__Study text__:
--

We are pleased to announce the 2021-2022 Jackson Institute Senior Fellows.
Jackson Senior Fellows are leading practitioners in various fields of international affairs who spend a year or semester at Yale teaching courses and mentoring students. This year’s group includes six newcomers and 17 returning Fellows.
Ezekwesili is the Founder-Chairperson of the Board of SPPG- School of Politics Policy and Governance in Abuja, Nigeria. She was a candidate for office of the President of Nigeria in the 2019 election and became the Founder-Chairperson of #FixPolitics Initiative a research-based citizens-led initiative.
Ezekwesili was a Vice President of World Bank- Africa Region in Washington DC between 2007 and 2012. She served in the government of Nigeria between 2000 and 2007. She was the Minister of Minerals and later of Education. She was a presidential aide and headed the Budget Monitoring and Price Intelligence Unit which later became the Bureau for Public Procurement- BPP. She was concurrently the pioneer Chairperson of the Nigerian Extractive Industry and Transparency Initiative- NEITI in which capacity she successfully designed and implemented the global principles for Nigeria. Ezekwesili also worked as the Director of the Harvard-Nigeria Economic Strategy Project at the Center for International Development at the Kennedy School of Government, Massachusetts.
A Chartered Accountant and consultant, she holds an MA in International Law and Diplomacy and an MA in Public Policy and Administration from the Kennedy School of Government, Harvard University.
Jessica Faieta is a Senior Fellow and lecturer at the Jackson School of Global Affairs at Yale University, where she teaches on development in Latin America and the Caribbean and on the United Nations.
She retired from the UN System after 30 years of distinguished service that spanned the development, peace and humanitarian pillars. She served in Colombia as Deputy Special Representative of the Secretary-General in the UN Mission for the verification of the Peace Accords, and led the UN response to the Venezuela migration crisis and the COVID-19 pandemic.
Faieta was UN Assistant Secretary-General and United Nations Development Program (UNDP) Regional Director for Latin America and the Caribbean and held other UN leadership positions, including during the recovery efforts for the 2010 earthquake in Haiti and the 2017 Category 5 hurricanes in the Caribbean. She also served in the executive offices of the UN Secretary-General and the UNDP Administrator and had assignments in El Salvador, Belize, Argentina, Cuba, Guyana, and Panama. She was responsible for important publications, including the UNDP Regional Human Development Reports.

--

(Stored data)
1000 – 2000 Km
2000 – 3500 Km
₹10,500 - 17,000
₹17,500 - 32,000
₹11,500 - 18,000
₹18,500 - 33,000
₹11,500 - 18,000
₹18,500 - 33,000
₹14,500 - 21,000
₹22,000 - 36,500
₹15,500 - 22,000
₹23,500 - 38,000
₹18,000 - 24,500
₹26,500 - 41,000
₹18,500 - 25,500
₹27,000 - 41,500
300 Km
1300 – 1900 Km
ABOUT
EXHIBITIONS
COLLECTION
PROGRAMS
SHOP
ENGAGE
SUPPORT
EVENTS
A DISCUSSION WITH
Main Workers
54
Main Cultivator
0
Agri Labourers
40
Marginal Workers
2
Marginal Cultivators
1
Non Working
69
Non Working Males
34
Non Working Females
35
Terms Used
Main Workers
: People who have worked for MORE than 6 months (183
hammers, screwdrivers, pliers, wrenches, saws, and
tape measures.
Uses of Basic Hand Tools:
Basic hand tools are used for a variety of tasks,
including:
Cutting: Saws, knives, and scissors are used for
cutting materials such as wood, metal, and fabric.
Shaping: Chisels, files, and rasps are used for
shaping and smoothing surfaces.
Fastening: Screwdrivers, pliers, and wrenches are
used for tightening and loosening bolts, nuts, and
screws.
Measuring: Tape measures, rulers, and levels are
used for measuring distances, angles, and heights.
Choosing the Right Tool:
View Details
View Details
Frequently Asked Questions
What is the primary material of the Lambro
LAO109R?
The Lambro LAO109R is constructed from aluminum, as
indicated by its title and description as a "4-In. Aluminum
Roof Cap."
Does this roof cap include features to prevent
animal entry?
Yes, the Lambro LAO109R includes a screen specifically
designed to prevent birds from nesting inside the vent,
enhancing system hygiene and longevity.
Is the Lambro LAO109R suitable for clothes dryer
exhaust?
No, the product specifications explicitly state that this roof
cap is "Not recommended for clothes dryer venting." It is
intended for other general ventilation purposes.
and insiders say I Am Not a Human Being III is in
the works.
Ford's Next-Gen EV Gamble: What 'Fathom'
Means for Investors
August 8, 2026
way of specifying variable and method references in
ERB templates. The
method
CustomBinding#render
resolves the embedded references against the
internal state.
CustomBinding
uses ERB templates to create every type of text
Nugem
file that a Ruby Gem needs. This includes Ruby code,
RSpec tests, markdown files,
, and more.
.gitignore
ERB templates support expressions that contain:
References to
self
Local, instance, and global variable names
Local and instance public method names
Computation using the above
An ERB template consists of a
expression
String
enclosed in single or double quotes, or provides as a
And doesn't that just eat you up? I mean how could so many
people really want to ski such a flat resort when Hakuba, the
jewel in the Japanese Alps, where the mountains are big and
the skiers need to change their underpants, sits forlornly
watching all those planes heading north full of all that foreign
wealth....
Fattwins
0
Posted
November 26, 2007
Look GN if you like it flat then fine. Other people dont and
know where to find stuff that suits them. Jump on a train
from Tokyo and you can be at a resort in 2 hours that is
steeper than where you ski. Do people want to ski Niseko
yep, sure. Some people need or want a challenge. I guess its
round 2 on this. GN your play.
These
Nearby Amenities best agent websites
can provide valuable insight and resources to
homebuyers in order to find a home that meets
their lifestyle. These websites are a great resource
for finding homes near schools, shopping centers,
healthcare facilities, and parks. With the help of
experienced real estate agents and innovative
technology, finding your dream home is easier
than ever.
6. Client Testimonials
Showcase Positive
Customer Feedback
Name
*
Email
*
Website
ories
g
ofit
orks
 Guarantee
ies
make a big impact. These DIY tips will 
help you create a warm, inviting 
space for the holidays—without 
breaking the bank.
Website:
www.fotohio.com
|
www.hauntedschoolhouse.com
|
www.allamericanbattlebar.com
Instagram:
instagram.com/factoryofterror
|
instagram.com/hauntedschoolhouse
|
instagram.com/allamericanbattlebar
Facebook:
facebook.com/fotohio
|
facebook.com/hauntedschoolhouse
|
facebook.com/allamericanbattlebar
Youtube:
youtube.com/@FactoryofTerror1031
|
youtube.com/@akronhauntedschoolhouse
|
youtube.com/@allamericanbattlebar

--

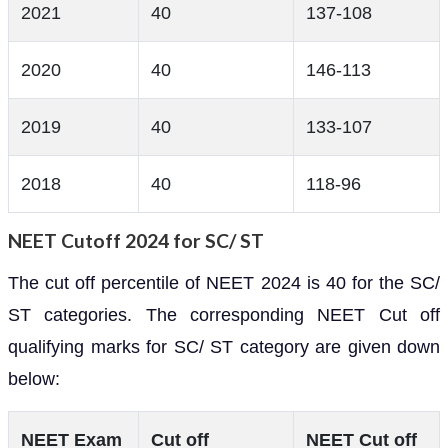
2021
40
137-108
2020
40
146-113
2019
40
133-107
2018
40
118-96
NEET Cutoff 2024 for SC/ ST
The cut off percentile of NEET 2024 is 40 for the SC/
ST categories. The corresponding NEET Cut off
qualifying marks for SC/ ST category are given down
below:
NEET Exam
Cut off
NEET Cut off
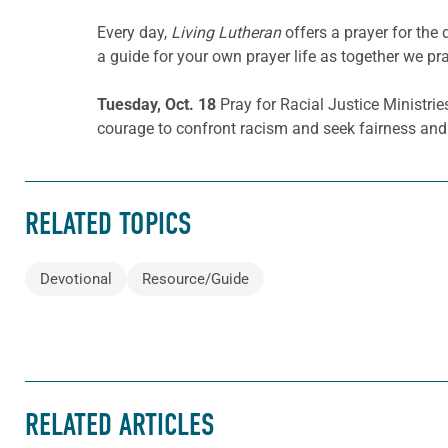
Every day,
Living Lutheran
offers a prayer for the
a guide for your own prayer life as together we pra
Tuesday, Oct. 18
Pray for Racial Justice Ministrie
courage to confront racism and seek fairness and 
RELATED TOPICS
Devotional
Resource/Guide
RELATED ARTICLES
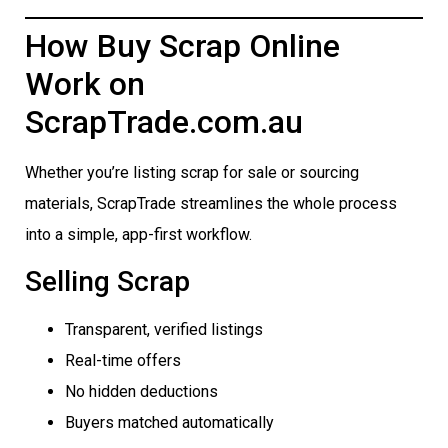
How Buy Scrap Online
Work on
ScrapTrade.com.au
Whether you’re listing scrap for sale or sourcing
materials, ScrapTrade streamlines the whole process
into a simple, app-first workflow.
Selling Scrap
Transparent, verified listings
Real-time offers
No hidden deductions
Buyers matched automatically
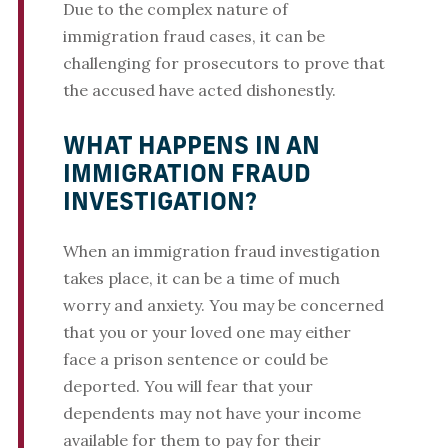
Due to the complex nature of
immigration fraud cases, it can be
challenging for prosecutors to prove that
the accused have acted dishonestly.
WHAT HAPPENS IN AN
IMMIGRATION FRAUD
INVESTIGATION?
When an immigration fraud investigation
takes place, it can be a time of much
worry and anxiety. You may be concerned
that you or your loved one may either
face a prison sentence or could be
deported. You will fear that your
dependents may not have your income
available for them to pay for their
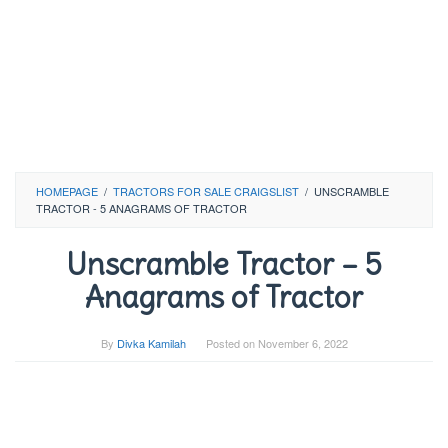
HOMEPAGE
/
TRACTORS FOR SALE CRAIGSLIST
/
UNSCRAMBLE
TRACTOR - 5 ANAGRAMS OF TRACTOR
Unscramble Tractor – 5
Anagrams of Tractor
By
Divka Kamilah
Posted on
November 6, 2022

--

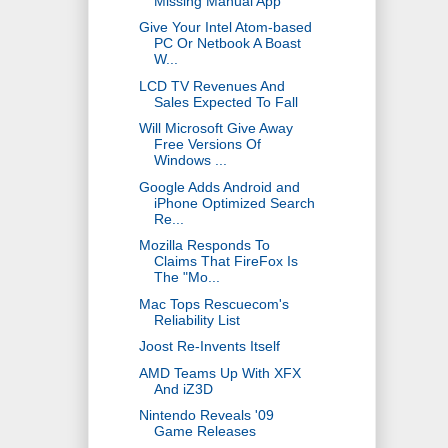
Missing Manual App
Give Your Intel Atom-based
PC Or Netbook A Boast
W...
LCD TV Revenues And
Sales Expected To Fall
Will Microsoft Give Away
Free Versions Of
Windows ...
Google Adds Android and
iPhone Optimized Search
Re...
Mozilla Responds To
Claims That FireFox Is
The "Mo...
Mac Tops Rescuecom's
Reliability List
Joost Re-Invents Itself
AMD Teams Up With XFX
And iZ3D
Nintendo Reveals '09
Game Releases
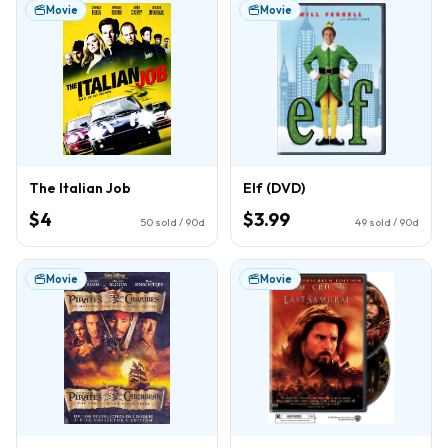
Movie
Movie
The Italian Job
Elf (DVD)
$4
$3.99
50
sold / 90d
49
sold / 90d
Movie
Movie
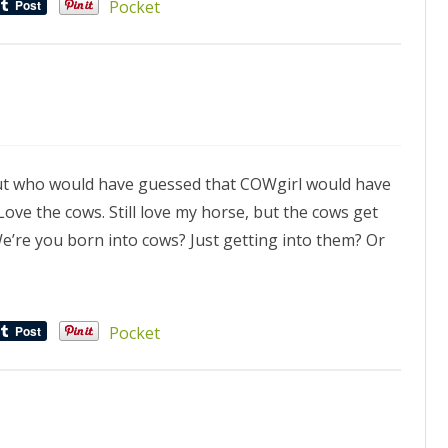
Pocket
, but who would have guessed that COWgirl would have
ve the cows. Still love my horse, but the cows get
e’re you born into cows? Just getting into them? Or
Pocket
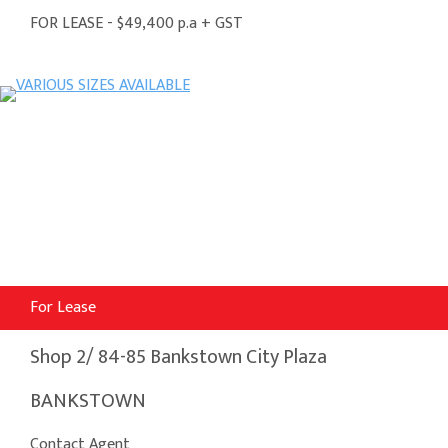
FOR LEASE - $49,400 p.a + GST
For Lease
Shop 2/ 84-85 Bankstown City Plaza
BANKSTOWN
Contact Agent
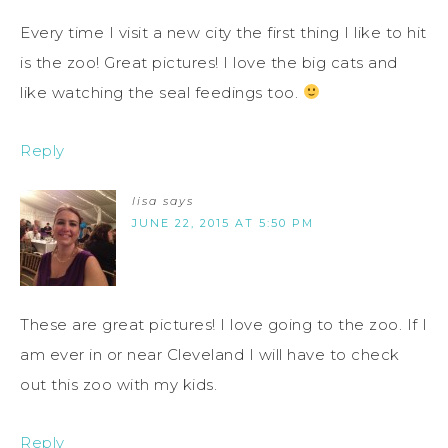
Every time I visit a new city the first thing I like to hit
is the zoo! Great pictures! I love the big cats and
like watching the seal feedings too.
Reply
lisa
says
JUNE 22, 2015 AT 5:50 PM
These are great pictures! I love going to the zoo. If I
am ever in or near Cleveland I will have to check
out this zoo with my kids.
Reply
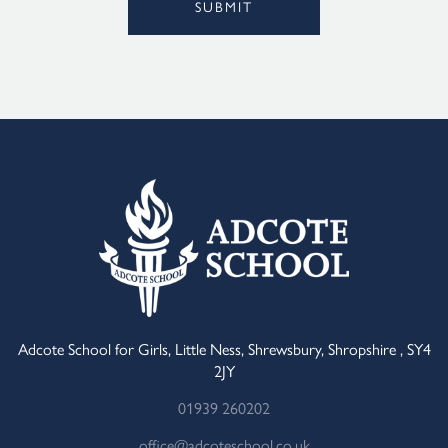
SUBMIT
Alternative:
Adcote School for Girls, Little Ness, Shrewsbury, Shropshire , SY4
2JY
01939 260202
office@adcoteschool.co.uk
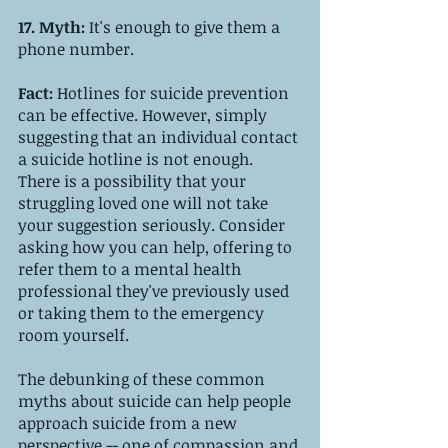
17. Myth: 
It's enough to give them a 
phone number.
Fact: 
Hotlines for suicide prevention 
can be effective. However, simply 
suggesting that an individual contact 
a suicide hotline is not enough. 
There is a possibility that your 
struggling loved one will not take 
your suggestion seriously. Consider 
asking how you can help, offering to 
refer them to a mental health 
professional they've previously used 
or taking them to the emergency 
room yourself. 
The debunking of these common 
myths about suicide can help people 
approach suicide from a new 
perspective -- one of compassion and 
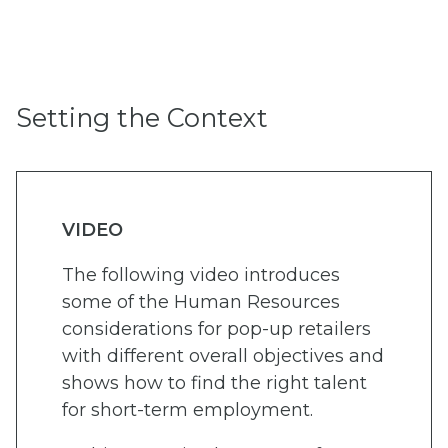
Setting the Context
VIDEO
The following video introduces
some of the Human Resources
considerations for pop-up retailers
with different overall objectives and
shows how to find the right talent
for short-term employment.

--

__Task requirements__:
1. Decide whether each statement agrees with the Senior Fellows announcement, answering yes or no and quoting the words of the announcement that settle it: (a) Ezekwesili was a Vice President of the World Bank's Africa Region from 2007 to 2012. (b) Faieta retired from the UN System after 20 years of service. (c) This year's group of Fellows includes six returning Fellows.
2. Extend the Senior Fellows announcement, picking up after its final sentence.

__Responses to the exercise__:
1.
(a) Yes: "Ezekwesili was a Vice President of World Bank- Africa Region in Washington DC between 2007 and 2012."
(b) No: "She retired from the UN System after 30 years of distinguished service"
(c) No: "This year’s group includes six newcomers and 17 returning Fellows."

2.
A national from Ecuador, Faieta is a member of GWL Voices, an organization of global women leaders, and serves on various boards. She holds a master’s degree in international affairs and an MBA from Columbia University. She was awarded an honorary doctorate from the State University of New York where she also obtained her bachelor’s degree in economics. She has been a World Fellow at Yale and an Advanced Leadership fellow at Harvard.
Ambassador Anne W. Patterson served as a Jackson Senior Fellow during the 2017-2018 and 2021-2022 academic years. She was the Assistant Secretary for Near Eastern and North African Affairs at the Department of State (2013-2017). She served as Ambassador to Egypt (2011-2013), to Pakistan (2007-2010), to Colombia (2000-2003) and to El Salvador (1997-2000). She retired in 2017 with the rank of Career Ambassador after more than four decades in the Foreign Service. Ambassador Patterson also served as Assistant Secretary of State for International Narcotics and Law Enforcement Affairs and as Deputy Permanent Representative to the United Nations.
Patterson was named one of Foreign Policy’s 100 Top Global Thinkers in 2011. She is a two-time recipient of the State Department’s Distinguished Service award. She has been appointed to two congressional commissions: the Commission on National Defense Strategy in 2017 and the Syria Study Group in 2019.
Seddon also serves on the advisory board of the Wilderhill Global Clean Energy Index (NEX) and the academic councils of Krea University, a new liberal arts initiative in South India, and the Indian School of Public Policy in New Delhi. Prior to joining WRI, Seddon co-founded and led Okapi, an India-based strategy group incubated at Indian Institute of Technology (IIT) Madras that focuses on institutional design for social innovation. Her earlier career spans academic and strategic advisory roles focused on institutional design for integrating science into policy and social initiatives. She has worked with numerous institutions in India, including as visiting fellow at IDFC Institute (Mumbai) and senior fellow at the Center for Technology and Policy, IIT Madras.
Seddon earned her Ph.D. in political economy from Stanford University Graduate School of Business and her B.A. in government and Latin American studies from Harvard University.